Sunday 22 September 2019

Dear Dr Nina: Why am I getting recurrent UTIs?

Ask the Doctor

A low-dose antibiotic to be taken at night may be prescribed
A low-dose antibiotic to be taken at night may be prescribed

Nina Byrnes

Q I am a 34-year-old woman and I am have a tendency to get urinary tract infections.

I usually try and treat these by drinking lots of water and cranberry juice, as I'd prefer to not take antibiotics. However, the infections have been increasing in regularity and are lasting longer. Is there anything I can do to help prevent them, or do I need to see a doctor?

Answer: Urinary tract infections ( UTI's) are the second most common type of infection in the body. The lifetime risk of having a UTI is 50pc in women.

A UTI may increase the urge to urinate but only a small amount may be passed each time. There may be pain or stinging passing urine and urine may appear cloudy, foul smelling or blood tinged. Other symptoms can include back pain, fever, nausea or pressure or pain in the lower stomach.

Interstitial cystitis is a condition in which the bladder wall becomes irritated or inflamed. It may cause many of the same symptoms as a urinary infection but bacteria are not the cause. There is no specific treatment for interstitial cystitis. Some 90pc of cases occur in women and the cause isn't fully understood.

Potential triggers include smoking, alcohol, caffeinated drinks, fizzy or citrus drinks and especially dark-coloured drinks such as tea, coffee, cola and red wine. Chocolate, spices or highly acidic foods may all also be bladder irritants.

Sex creates friction and facilitates the transfer of bacteria in the genital area. Most women will have some bacteria in their urine post-intercourse but this usually clears itself within 24 hours. In some women, this may trigger a UTI.

If a bacterial UTI is confirmed, an antibiotic will be needed. About 20pc of young women who experience a UTI will have a recurrent infection. If you have had more than one UTI, the chance of recurring infection increases.
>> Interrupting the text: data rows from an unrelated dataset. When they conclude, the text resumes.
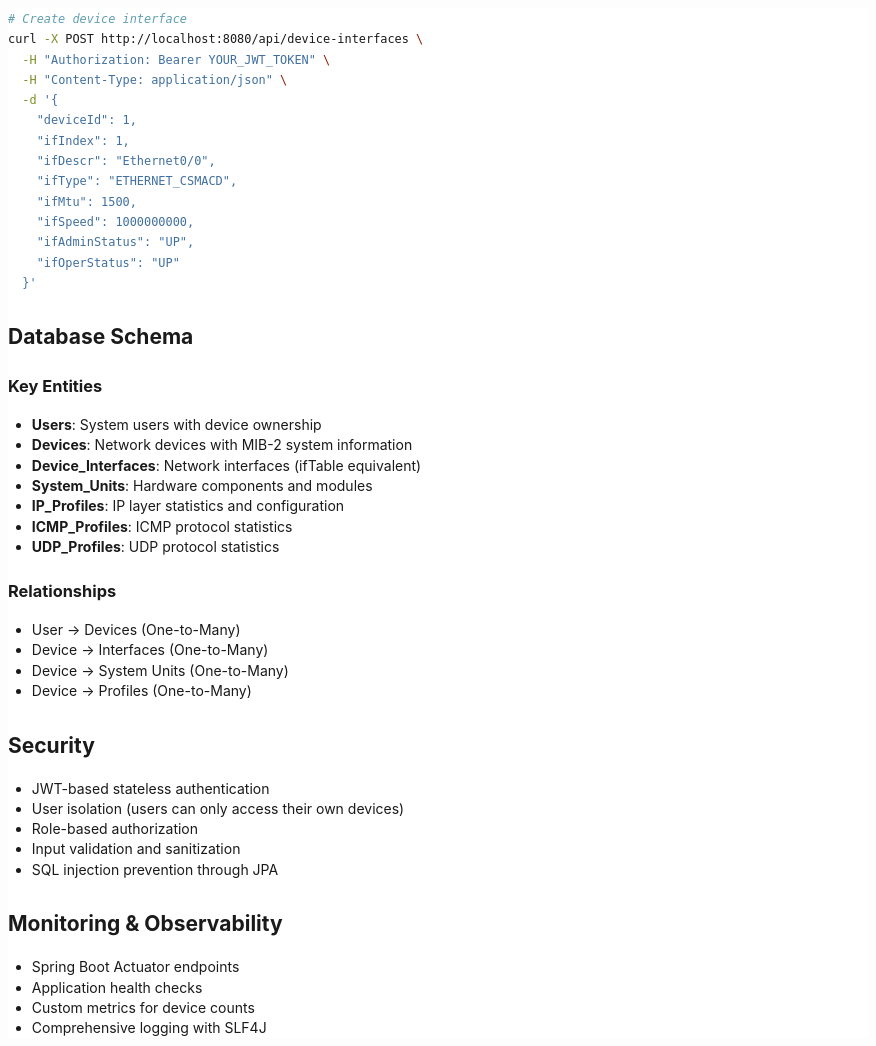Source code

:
 ```bash
# Create device interface
curl -X POST http://localhost:8080/api/device-interfaces \
  -H "Authorization: Bearer YOUR_JWT_TOKEN" \
  -H "Content-Type: application/json" \
  -d '{
    "deviceId": 1,
    "ifIndex": 1,
    "ifDescr": "Ethernet0/0",
    "ifType": "ETHERNET_CSMACD",
    "ifMtu": 1500,
    "ifSpeed": 1000000000,
    "ifAdminStatus": "UP",
    "ifOperStatus": "UP"
  }'
```

## Database Schema

### Key Entities

- **Users**: System users with device ownership
- **Devices**: Network devices with MIB-2 system information
- **Device_Interfaces**: Network interfaces (ifTable equivalent)
- **System_Units**: Hardware components and modules
- **IP_Profiles**: IP layer statistics and configuration
- **ICMP_Profiles**: ICMP protocol statistics
- **UDP_Profiles**: UDP protocol statistics

### Relationships

- User → Devices (One-to-Many)
- Device → Interfaces (One-to-Many)
- Device → System Units (One-to-Many)
- Device → Profiles (One-to-Many)

## Security

- JWT-based stateless authentication
- User isolation (users can only access their own devices)
- Role-based authorization
- Input validation and sanitization
- SQL injection prevention through JPA

## Monitoring & Observability

- Spring Boot Actuator endpoints
- Application health checks
- Custom metrics for device counts
- Comprehensive logging with SLF4J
Women may experience a year or two where they have more frequent infections after which these may stop.

For those with recurrent infections, a low dose of antibiotic taken at night may be prescribed for several months.
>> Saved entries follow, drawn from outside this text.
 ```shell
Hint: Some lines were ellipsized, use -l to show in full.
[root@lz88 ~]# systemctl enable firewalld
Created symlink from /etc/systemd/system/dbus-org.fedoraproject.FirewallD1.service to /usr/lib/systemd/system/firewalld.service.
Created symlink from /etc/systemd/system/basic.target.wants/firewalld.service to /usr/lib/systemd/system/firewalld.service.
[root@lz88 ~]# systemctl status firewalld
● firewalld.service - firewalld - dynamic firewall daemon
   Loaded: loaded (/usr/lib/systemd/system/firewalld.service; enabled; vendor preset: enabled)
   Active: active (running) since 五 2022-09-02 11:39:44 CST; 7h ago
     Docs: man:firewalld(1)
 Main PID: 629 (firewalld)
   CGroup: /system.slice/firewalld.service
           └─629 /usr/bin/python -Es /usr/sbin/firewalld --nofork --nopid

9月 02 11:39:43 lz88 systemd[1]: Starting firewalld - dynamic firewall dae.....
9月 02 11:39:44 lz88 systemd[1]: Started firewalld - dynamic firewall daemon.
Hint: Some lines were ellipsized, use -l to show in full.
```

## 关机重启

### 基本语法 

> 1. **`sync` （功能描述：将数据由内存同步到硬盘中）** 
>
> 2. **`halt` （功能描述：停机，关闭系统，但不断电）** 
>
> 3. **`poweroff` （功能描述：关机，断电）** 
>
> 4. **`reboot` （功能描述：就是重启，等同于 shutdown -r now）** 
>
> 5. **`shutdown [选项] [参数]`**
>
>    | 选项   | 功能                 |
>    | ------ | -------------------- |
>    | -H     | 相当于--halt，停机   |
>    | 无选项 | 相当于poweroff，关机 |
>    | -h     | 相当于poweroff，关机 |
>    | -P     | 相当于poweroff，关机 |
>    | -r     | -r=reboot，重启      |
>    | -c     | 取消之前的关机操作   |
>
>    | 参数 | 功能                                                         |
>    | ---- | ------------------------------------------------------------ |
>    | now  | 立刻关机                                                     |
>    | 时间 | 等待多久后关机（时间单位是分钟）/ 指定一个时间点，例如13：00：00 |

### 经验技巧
Another remedy may include taking a single dose of antibiotic after sexual intercourse or taking a short course of antibiotics as soon as symptoms appear.

Cranberry juice or vitamin C make the urine more acidic and so make it harder for bacteria to grow. They are good at preventing a UTI but will not normally cure one once it occurs.
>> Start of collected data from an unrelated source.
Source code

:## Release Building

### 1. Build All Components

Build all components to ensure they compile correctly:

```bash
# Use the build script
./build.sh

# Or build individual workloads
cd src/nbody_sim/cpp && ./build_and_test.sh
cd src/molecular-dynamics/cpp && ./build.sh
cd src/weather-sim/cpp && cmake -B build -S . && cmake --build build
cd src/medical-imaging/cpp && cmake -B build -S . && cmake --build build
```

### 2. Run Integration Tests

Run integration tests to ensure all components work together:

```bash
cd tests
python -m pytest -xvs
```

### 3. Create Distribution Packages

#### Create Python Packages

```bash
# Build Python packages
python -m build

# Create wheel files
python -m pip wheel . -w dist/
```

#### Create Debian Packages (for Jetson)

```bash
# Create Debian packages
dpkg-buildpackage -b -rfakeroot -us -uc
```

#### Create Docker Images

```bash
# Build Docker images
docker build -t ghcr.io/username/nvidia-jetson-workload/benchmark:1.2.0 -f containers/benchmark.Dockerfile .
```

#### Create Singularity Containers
It is essential to drink plenty of water to keep the urinary tract flushed through. This makes it more difficult for bacteria to grow. Pass urine when the urge occurs and avoid resisting the urge to go.

Passing urine after intercourse is a simple remedy that will help flush out any bacteria that may have entered the body. Wiping from the front to the back helps prevent the transfer of bacteria from the anal area.

If simple measures above don't help and infections are increasing and reoccurring, it may be worth seeing your GP for further tests.

Vaginal infections should be ruled out as they may cause similar symptoms. A renal and pelvic ultrasound will help rule out any kidney, bladder, womb or ovarian issues that may be causing the symptoms.